Voters in California, Colorado, and Hawaii approved measures Tuesday to enshrine marriage equality protections in their state constitutions.
While the U.S. Supreme Court approved the right for same-sex couples to marry nationwide in 2015, many LGBTQ activists and state lawmakers are now concerned the decision could be overturned, making couples vulnerable at a state level.
Prior to these elections, 35 states had either a constitutional amendment or a statute banning same-sex marriage, according to the Movement Advancement Project. If gay marriage protections are overturned nationwide, these bans could become enforceable.
California’s recently approved Proposition 3 will remove language from the state constitution, which declares marriage is between a man and a woman. The definition was instilled into the constitution by Proposition 8, which passed by the state in 2008, just months after the California Supreme Court legalized gay marriage.
Although Proposition 8 was declared unconstitutional in 2010, the language was never removed from the state’s constitution. Proposition 3 will eliminate the phrase and replace it with, “the right to marry is a fundamental right.”

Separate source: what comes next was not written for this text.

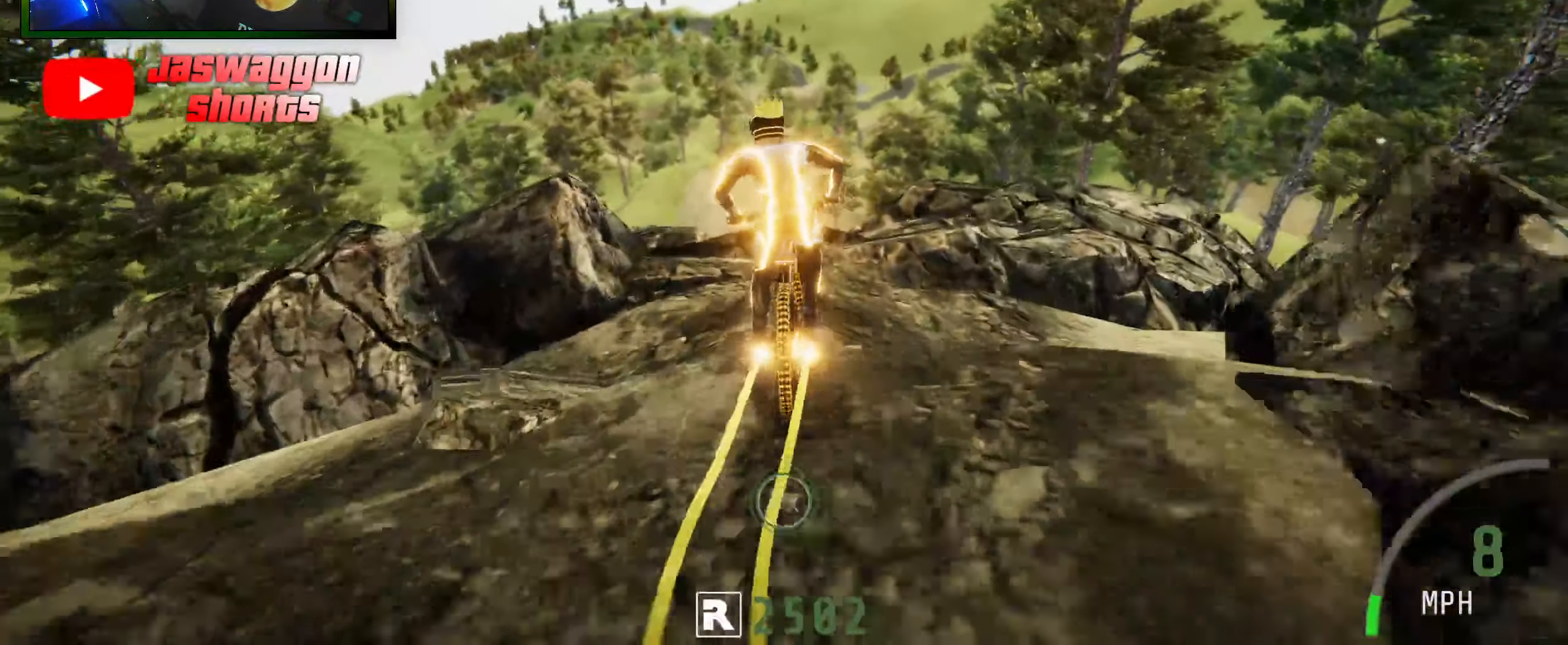
{"buttons": ["L2"], "left_stick": "center", "right_stick": "up", "events": [[217, "right_stick", "up"], [234, "left_stick", "down-right"], [450, "left_stick", "center"]]}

The measure was approved by 61 percent.
In Colorado, voters also agreed to remove their state constitution’s ban on gay marriage by passing Amendment J. The measure will strike down language defining marriage as “only a union of one man and one woman.”
The definition was added to the state’s constitution in 2006 by Amendment 43. In the aftermath of multiple state and federal lawsuits against the amendment, the ban was found to be unconstitutional in 2014.
More than 63 percent of Colorado voters approved Amendment J, finally removing the language from the state constitution.
Over 65 percent of voters in Hawaii voted yes to Question #1 on the ballot, which asked “shall the state constitution be amended to repeal the legislature’s authority to reserve marriage to opposite-sex couples?”
In 1998, Hawaiian voters approved Section 23 of the state constitution. Section 23 states “the legislature shall have the power to reserve marriage to opposite-sex couples.”
Hawaii passed the state Marriage Equality Act in 2013, but, again, the language within the constitution remained unchanged.
These three states follow in the footsteps of Nevada, which became the first state to enshrine same-sex marriage protections into its constitution in 2020.